Criminals use a wide range of methods to penetrate corporate IT systems. Clearly, these methods are constantly evolving. The job of IT security and operations teams is to implement policies, tools and techniques that most effectively protect against these attacks. The following list is intended to highlight some effective protection mechanisms in this regard:

  • Implement effective password policies. Ensure that usernames and passwords meet the correct criteria for length and strength, and that the same credentials are not used to access multiple applications and systems. Use two-factor authentication (2FA) wherever possible, especially for VPN access to the internal network and for administrative permissions.
  • Install all updates. Immediately. Not next month. Now. Whenever a firmware or software update is released, the IT department should install it immediately. Very often, security patches are "hidden" in such updates, which the manufacturers do not make a big fuss about. Most serious security incidents currently involve the exploitation of a vulnerability that was somehow not patched promptly enough.

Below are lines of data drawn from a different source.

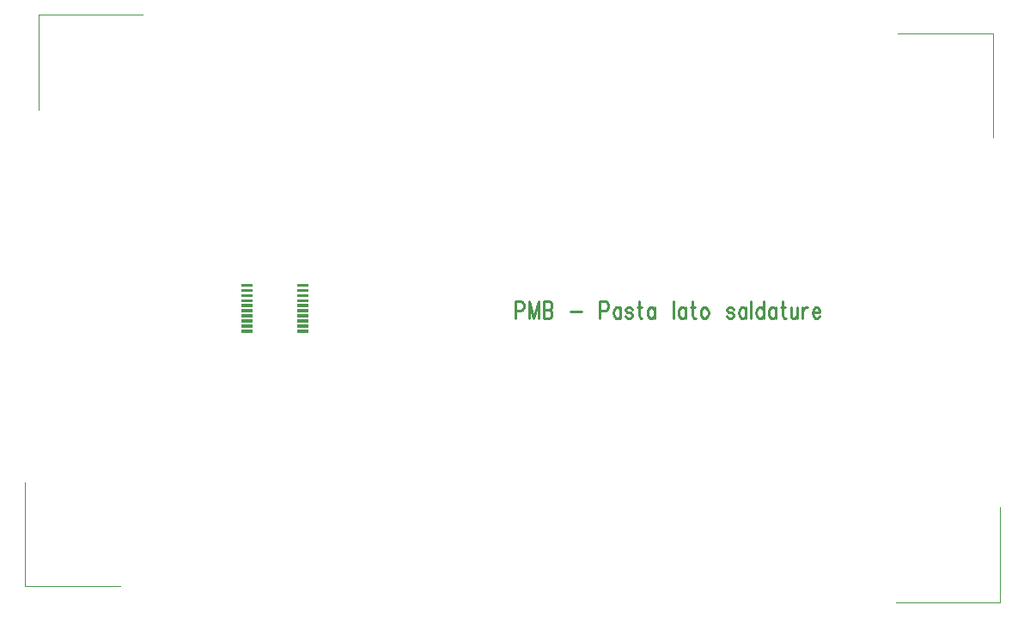
<source format=gbr>
*
*
G04 PADS Layout (Build Number 2008.43.1) generated Gerber (RS-274-X) file*
G04 PC Version=2.1*
*
%IN "P2007_0000_RBCS_RC_MAIS"*%
*
%MOIN*%
*
%FSLAX35Y35*%
*
*
*
*
G04 PC Standard Apertures*
*
*
G04 Thermal Relief Aperture macro.*
%AMTER*
1,1,$1,0,0*
1,0,$1-$2,0,0*
21,0,$3,$4,0,0,45*
21,0,$3,$4,0,0,135*
%
*
*
G04 Annular Aperture macro.*
%AMANN*
1,1,$1,0,0*
1,0,$2,0,0*
%
*
*
G04 Odd Aperture macro.*
%AMODD*
1,1,$1,0,0*
1,0,$1-0.005,0,0*
%
*
*
G04 PC Custom Aperture Macros*
*
*
*
*
*
*
G04 PC Aperture Table*
*
%ADD010C,0.01*%
%ADD040C,0.001*%
%ADD149R,0.01181X0.01181*%
*
*
*
*
G04 PC Circuitry*
G04 Layer Name P2007_0000_RBCS_RC_MAIS - circuitry*
%LPD*%
*
*
G04 PC Custom Flashes*
G04 Layer Name P2007_0000_RBCS_RC_MAIS - flashes*
%LPD*%
*
*
G04 PC Circuitry*
G04 Layer Name P2007_0000_RBCS_RC_MAIS - circuitry*
%LPD*%
*
G54D10*
G01X506693Y419948D02*
Y413386D01*
Y419948D02*
X508738D01*
X509420Y419636*
X509647Y419323*
X509875Y418698*
Y417761*
X509647Y417136*
X509420Y416823*
X508738Y416511*
X506693*
X511920Y419948D02*
Y413386D01*
Y419948D02*
X513738Y413386D01*
X515557Y419948D02*
X513738Y413386D01*
X515557Y419948D02*
Y413386D01*
X517602Y419948D02*
Y413386D01*
Y419948D02*
X519647D01*
X520329Y419636*
X520557Y419323*
X520784Y418698*
Y418073*
X520557Y417448*
X520329Y417136*
X519647Y416823*
X517602D02*
X519647D01*
X520329Y416511*
X520557Y416198*
X520784Y415573*
Y414636*
X520557Y414011*
X520329Y413698*
X519647Y413386*
X517602*
X528057Y416198D02*
X532147D01*
X539420Y419948D02*
Y413386D01*
Y419948D02*
X541466D01*
X542147Y419636*
X542375Y419323*
X542602Y418698*
Y417761*
X542375Y417136*
X542147Y416823*
X541466Y416511*
X539420*
X547375Y417761D02*
Y413386D01*
Y416823D02*
X546920Y417448D01*
X546466Y417761*
X545784*
X545329Y417448*
X544875Y416823*
X544647Y415886*
Y415261*
X544875Y414323*
X545329Y413698*
X545784Y413386*
X546466*
X546920Y413698*
X547375Y414323*
X551920Y416823D02*
X551693Y417448D01*
X551011Y417761*
X550329*
X549647Y417448*
X549420Y416823*
X549647Y416198*
X550102Y415886*
X551238Y415573*
X551693Y415261*
X551920Y414636*
Y414323*
X551693Y413698*
X551011Y413386*
X550329*
X549647Y413698*
X549420Y414323*
X554647Y419948D02*
Y414636D01*
X554875Y413698*
X555329Y413386*
X555784*
X553966Y417761D02*
X555557D01*
X560557D02*
Y413386D01*
Y416823D02*
X560102Y417448D01*
X559647Y417761*
X558966*
X558511Y417448*
X558057Y416823*
X557829Y415886*
Y415261*
X558057Y414323*
X558511Y413698*
X558966Y413386*
X559647*
X560102Y413698*
X560557Y414323*
X567829Y419948D02*
Y413386D01*
X572602Y417761D02*
Y413386D01*
Y416823D02*
X572147Y417448D01*
X571693Y417761*
X571011*
X570557Y417448*
X570102Y416823*
X569875Y415886*
Y415261*
X570102Y414323*
X570557Y413698*
X571011Y413386*
X571693*
X572147Y413698*
X572602Y414323*
X575329Y419948D02*
Y414636D01*
X575557Y413698*
X576011Y413386*
X576466*
X574647Y417761D02*
X576238D01*
X579647D02*
X579193Y417448D01*
X578738Y416823*
X578511Y415886*
Y415261*
X578738Y414323*
X579193Y413698*
X579647Y413386*
X580329*
X580784Y413698*
X581238Y414323*
X581466Y415261*
Y415886*
X581238Y416823*
X580784Y417448*
X580329Y417761*
X579647*
X591238Y416823D02*
X591011Y417448D01*
X590329Y417761*
X589647*
X588966Y417448*
X588738Y416823*
X588966Y416198*
X589420Y415886*
X590557Y415573*
X591011Y415261*
X591238Y414636*
Y414323*
X591011Y413698*
X590329Y413386*
X589647*
X588966Y413698*
X588738Y414323*
X596011Y417761D02*
Y413386D01*
Y416823D02*
X595557Y417448D01*
X595102Y417761*
X594420*
X593966Y417448*
X593511Y416823*
X593284Y415886*
Y415261*
X593511Y414323*
X593966Y413698*
X594420Y413386*
X595102*
X595557Y413698*
X596011Y414323*
X598057Y419948D02*
Y413386D01*
X602829Y419948D02*
Y413386D01*
Y416823D02*
X602375Y417448D01*
X601920Y417761*
X601238*
X600784Y417448*
X600329Y416823*
X600102Y415886*
Y415261*
X600329Y414323*
X600784Y413698*
X601238Y413386*
X601920*
X602375Y413698*
X602829Y414323*
X607602Y417761D02*
Y413386D01*
Y416823D02*
X607147Y417448D01*
X606693Y417761*
X606011*
X605557Y417448*
X605102Y416823*
X604875Y415886*
Y415261*
X605102Y414323*
X605557Y413698*
X606011Y413386*
X606693*
X607147Y413698*
X607602Y414323*
X610329Y419948D02*
Y414636D01*
X610557Y413698*
X611011Y413386*
X611466*
X609647Y417761D02*
X611238D01*
X613511D02*
Y414636D01*
X613738Y413698*
X614193Y413386*
X614875*
X615329Y413698*
X616011Y414636*
Y417761D02*
Y413386D01*
X618057Y417761D02*
Y413386D01*
Y415886D02*
X618284Y416823D01*
X618738Y417448*
X619193Y417761*
X619875*
X621920Y415886D02*
X624647D01*
Y416511*
X624420Y417136*
X624193Y417448*
X623738Y417761*
X623057*
X622602Y417448*
X622147Y416823*
X621920Y415886*
Y415261*
X622147Y414323*
X622602Y413698*
X623057Y413386*
X623738*
X624193Y413698*
X624647Y414323*
G54D40*
X654331Y303150D02*
X694488D01*
Y340157*
X692126Y483858D02*
Y524016D01*
X655118*
X316142Y349606D02*
Y309449D01*
X353150*
X361811Y531496D02*
X321654D01*
Y494488*
G54D149*
X425787Y426181D02*
X422638D01*
X404134D02*
X400984D01*
X425787Y424213D02*
X422638D01*
X404134D02*
X400984D01*
X425787Y422244D02*
X422638D01*
X404134D02*
X400984D01*
X425787Y420276D02*
X422638D01*
X404134D02*
X400984D01*
X425787Y418307D02*
X422638D01*
X404134D02*
X400984D01*
X425787Y416339D02*
X422638D01*
X404134D02*
X400984D01*
X425787Y414370D02*
X422638D01*
X404134D02*
X400984D01*
X425787Y412402D02*
X422638D01*
X404134D02*
X400984D01*
X425787Y410433D02*
X422638D01*
X404134D02*
X400984D01*
X425787Y408465D02*
X422638D01*
X404134D02*
X400984D01*
X0Y0D02*
M02*

</source>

  • Installing powerful EDR (Edpoint Detection Response) software can increase visibility on end systems, detect unusual behaviour and quickly initiate incident response measures. While this software does not perform miracles, it nevertheless stops random regular and even targeted criminals in their freedom of movement significantly.
  • Regular auditing and testing of IT systems for vulnerabilities. IT vulnerability audits should be conducted at least quarterly, and an external IT security auditing firm should conduct penetration testing of IT resources at least annually. The lessons learned should be implemented in a timely manner (regular improvement).
  • Train users. All new staff should receive comprehensive training on IT security policies and practices, and existing staff should receive refresher training annually. IT staff, especially in security, should be up to date on security policies and practices.
  • Collaborate with HR. At least every two to three years, an external security firm should be engaged to review social engineering vulnerabilities. However, in the event of security incidents, the IT department should also seek contact with HR to discuss further training or education needs.
  • Encrypt mobile devices and mobile media Use vendor options for media encryption, such as Bitlocker for Windows. Think also about SD cards, USB sticks and smartphones with company data.
  • Harden your IT. Validate the security configuration for operating systems, browsers, security software, firewalls and also edge devices such as sensors, smartphones and routers.
  • Secure physical spaces. While most data breaches and security hacks target IT, physical spaces can also be breached. Data centres, servers in various corporate departments and remote offices, medical devices, on-site sensors and even physical filing cabinets in offices are all targets for hackers. They should be secured, protected and regularly audited.